(RECORDS FOR THE TASK)

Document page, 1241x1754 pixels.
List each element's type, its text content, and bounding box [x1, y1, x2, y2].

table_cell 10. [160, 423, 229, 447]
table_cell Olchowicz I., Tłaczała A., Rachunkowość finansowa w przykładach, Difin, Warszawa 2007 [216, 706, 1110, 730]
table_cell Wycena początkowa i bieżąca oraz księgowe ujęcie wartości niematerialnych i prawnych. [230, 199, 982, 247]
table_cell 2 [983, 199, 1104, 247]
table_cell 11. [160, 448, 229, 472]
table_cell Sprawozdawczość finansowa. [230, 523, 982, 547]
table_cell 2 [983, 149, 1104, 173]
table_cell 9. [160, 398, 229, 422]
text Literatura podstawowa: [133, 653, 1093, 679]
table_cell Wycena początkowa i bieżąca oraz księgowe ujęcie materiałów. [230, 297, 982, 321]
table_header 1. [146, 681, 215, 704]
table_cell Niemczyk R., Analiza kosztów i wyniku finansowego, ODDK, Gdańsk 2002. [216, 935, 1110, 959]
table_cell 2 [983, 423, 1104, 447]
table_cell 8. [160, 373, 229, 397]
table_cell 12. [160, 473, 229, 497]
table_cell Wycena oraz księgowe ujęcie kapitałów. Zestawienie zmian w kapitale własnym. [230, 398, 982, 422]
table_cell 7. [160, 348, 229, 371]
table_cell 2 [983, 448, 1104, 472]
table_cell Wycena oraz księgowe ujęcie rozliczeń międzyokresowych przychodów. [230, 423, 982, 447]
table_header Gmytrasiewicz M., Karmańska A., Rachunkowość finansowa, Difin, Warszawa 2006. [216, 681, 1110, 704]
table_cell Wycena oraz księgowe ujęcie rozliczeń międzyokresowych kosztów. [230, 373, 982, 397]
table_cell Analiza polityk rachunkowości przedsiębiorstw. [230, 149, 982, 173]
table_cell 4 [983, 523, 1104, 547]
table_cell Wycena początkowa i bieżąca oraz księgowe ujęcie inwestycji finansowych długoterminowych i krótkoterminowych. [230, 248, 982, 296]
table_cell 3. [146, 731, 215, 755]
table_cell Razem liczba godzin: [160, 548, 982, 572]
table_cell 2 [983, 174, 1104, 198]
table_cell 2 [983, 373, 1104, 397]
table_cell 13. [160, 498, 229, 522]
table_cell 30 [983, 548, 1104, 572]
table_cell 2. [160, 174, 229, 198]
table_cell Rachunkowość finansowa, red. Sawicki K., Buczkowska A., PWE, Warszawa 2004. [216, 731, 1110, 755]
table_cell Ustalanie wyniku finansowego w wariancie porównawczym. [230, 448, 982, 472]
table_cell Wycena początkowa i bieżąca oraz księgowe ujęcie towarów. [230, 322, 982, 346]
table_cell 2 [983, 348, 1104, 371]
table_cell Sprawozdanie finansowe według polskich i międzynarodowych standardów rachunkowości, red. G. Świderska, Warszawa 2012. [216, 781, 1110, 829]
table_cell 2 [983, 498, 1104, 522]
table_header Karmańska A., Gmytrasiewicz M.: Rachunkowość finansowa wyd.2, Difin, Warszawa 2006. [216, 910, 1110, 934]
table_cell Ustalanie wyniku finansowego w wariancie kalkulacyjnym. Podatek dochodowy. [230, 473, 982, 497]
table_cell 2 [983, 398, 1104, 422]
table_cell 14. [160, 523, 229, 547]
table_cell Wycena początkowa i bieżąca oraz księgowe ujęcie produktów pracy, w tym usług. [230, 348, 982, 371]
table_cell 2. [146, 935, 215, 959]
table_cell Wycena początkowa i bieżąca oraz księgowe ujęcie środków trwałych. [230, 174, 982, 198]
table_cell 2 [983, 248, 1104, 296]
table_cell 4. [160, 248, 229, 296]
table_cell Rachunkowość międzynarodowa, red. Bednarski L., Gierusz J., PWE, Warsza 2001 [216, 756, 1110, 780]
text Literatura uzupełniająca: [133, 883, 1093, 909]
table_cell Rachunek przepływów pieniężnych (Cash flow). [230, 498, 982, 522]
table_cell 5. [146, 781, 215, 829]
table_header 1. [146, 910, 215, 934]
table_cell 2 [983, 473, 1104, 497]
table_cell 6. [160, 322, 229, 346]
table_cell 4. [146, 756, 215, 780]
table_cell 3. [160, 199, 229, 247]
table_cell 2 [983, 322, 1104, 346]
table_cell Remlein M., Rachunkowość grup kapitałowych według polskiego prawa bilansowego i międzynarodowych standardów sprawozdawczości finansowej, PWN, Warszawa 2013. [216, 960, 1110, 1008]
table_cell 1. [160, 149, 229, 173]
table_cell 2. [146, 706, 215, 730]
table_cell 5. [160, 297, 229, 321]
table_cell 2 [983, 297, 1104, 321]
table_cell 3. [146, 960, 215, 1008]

(End RECORDS FOR THE TASK)

● **WORK TO BE COMPLETED**: Gather all lines with the string "według" from the data.

● **WRITTEN RESPONSE**:
table_cell Sprawozdanie finansowe według polskich i międzynarodowych standardów rachunkowości, red. G. Świderska, Warszawa 2012. [216, 781, 1110, 829]
table_cell Remlein M., Rachunkowość grup kapitałowych według polskiego prawa bilansowego i międzynarodowych standardów sprawozdawczości finansowej, PWN, Warszawa 2013. [216, 960, 1110, 1008]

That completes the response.